Supplied records below:

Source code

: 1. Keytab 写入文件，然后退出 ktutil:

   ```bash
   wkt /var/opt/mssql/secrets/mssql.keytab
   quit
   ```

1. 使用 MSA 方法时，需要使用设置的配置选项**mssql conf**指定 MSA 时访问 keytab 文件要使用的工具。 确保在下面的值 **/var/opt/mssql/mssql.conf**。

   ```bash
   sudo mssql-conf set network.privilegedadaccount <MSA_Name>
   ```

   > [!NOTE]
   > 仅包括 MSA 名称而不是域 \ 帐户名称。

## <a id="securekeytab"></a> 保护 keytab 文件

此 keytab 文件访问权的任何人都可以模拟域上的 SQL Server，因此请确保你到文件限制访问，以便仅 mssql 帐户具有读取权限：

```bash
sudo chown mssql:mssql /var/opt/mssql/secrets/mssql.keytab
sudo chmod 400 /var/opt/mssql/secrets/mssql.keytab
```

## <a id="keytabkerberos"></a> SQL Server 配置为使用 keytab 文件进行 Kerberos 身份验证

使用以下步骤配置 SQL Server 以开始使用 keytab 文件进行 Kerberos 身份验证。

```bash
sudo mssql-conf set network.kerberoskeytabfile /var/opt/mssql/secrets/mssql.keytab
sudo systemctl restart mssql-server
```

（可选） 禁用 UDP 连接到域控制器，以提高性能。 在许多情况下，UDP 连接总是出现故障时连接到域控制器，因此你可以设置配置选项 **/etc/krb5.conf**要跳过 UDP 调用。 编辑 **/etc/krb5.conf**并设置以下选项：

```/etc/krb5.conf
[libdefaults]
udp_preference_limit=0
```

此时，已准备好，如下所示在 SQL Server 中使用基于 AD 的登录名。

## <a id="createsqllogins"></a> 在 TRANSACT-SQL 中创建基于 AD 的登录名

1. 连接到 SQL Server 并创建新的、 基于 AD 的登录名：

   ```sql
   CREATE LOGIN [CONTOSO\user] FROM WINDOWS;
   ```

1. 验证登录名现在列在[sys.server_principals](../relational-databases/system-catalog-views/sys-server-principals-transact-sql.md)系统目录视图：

End of Supplied records.

Task item: Pull out each line of the listing that holds the string "身份验证".

Output:
## <a id="keytabkerberos"></a> SQL Server 配置为使用 keytab 文件进行 Kerberos 身份验证
使用以下步骤配置 SQL Server 以开始使用 keytab 文件进行 Kerberos 身份验证。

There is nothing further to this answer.